ST-Matching

MATLAB implementation of ST-Matching Algorithm for map matching problem.

Paper Abstract

Map-matching is the process of aligning a sequence of observed user positions with the road network on a digital map. It is a fundamental pre-processing step for many applications, such as moving object management, traffic flow analysis, and driving directions. In practice there exists huge amount of low-sampling-rate (e.g., one point every 2-5 minutes) GPS trajectories. Unfortunately, most current map-matching approaches only deal with high-sampling-rate (typically one point every 10-30s) GPS data, and become less effective for low-sampling-rate points as the uncertainty in data increases. In this paper, we propose a novel global map-matching algorithm called ST-Matching for low-sampling-rate GPS trajectories.ST-Matching considers (1) the spatial geometric and topological structures of the road network and (2) the temporal/speed constraints of the trajectories. Based on spatio-temporal analysis, a candidate graph is constructed from which the best matching path sequence is identified. We compare ST-Matching with the incremental algorithm and Average-Fréchet-Distance (AFD) based global map-matching algorithm. The experiments are performed both on synthetic and real dataset. The results show that our ST-matching algorithm significantly outperform incremental algorithm in terms of matching accuracy for low-sampling trajectories. Meanwhile, when compared with AFD-based global algorithm, ST-Matching also improves accuracy as well as running time.

Algorithm pseudocode

Algorithm 1,whole structore
Algorithm 2,find matched sequence

Implementation Steps

Entry point:

st-matching.m

Data preparation:

There are two sets of input files:

road network file (containing information of edges and nodes, usually from Open Street Map)
gps trajectory files

Format of road network file:

EdgeID	Node1ID	Node2ID	Longitude of Node1	Latitude of Node1	Longitude of Node2	Latitude of Node2	Road Type

Format of gps trajactory files:

GPS Device ID	Timestamp	Longitude	Latitude	Speed (km/h)	Direction

Step1: split road into smaller cells

define length of each cell(in km),then call splitRoadtoCell

code sample:

roadnetworkfilename = 'RoadNetwork_Beijing.txt';
cell_size = 0.1;
[road_network,speed_limits,road_cells,road_ids,grid_size] = splitRoad2Cell(roadnetworkfilename, cell_size);

output of this code include

a matrix of raw road network road_network (m x 7,same as input road network file except last column)
a vector of speed limist of each roads speed_limits translated from road type (last column of input road network)
information of each cell road_cells (m x 5)

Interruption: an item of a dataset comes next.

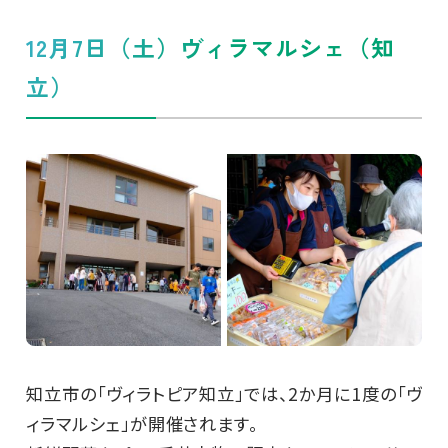
12月7日（土）ヴィラマルシェ（知
立）
知立市の「ヴィラトピア知立」では、2か月に1度の「ヴ
ィラマルシェ」が開催されます。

cellID	startLon	endLon	startLat	endLat

size of grid grid_size (m x n cells from entire road network)

Step2: split raw gps trajactory into smaller segments

function: splitGPS2line

Splitting criteria:

assume a standard sampling interval $\Deltat_n$ and a standard length for each trajectory segment l
the length of a trajectory should be less or equal than l
$sum \Delta t <= 5\Deltat_n*l$
cut as few trajectory as possible

code sample:

gpsfilename = 'GPS_Beijing.txt';
raw_gps_points = splitGPS2line(gpsfilename, 6, 5);

output result will be added as a tag additional to the original gps trajectory file, so that the format of raw_gps_points (m x 7) will be

GPS Device ID	Timestamp	Longitude	Latitude	Speed (km/h)	Direction	Tag

Step3: get candidate points of each trajectory

With the cutted road network, we first find candidate edges around raw sample points, then project sample points to that edge. (for speed consideration, only the top 5 closest candidate edges are considered)

Script for this step can be seen in function getCandidatePoints.
Line projection is vector based and can be seen in the sub-function project2Line

Step4: cut the road network for specific trajectory

The entire road_network obtained in step 1 is considered too big for an individual trajectory, hence we implement a cutting on the original big road network.

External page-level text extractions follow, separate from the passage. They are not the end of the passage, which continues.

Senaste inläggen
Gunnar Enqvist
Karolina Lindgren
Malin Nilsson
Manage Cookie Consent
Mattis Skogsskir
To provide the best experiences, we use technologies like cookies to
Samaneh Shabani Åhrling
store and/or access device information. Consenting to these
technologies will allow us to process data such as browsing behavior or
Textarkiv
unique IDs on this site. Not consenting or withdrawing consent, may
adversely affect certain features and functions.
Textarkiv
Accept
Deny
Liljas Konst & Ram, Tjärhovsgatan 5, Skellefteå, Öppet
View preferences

script for this step can be seen in function cutGridforTrajactory
The cutted network contains all the candidate edges of trajectory points.
a graph G is constructed for path search in the next step
a table node_table recording relationship between original NodeID and actual node ID used in graph G is generated

Step5: find matched sequence

see findMatchedSequence above for general procedure of this step.
both spatial(transmission * observation) and temporal probability are calculated between candidate points.

post-processing

In our experiment, we find some issue particularly at crossing roads. This is due to the imbalance of two probabilities. For example, when transmission probability is very close, observation probability become the dominant factor. We did a potential fix for simple crossing error.

Step6: validation

see validation.m and picture in the result folder for detail. Sample points are plotted in blue points, while the matched points are plotted in red cross. The path between matched points are also plotted.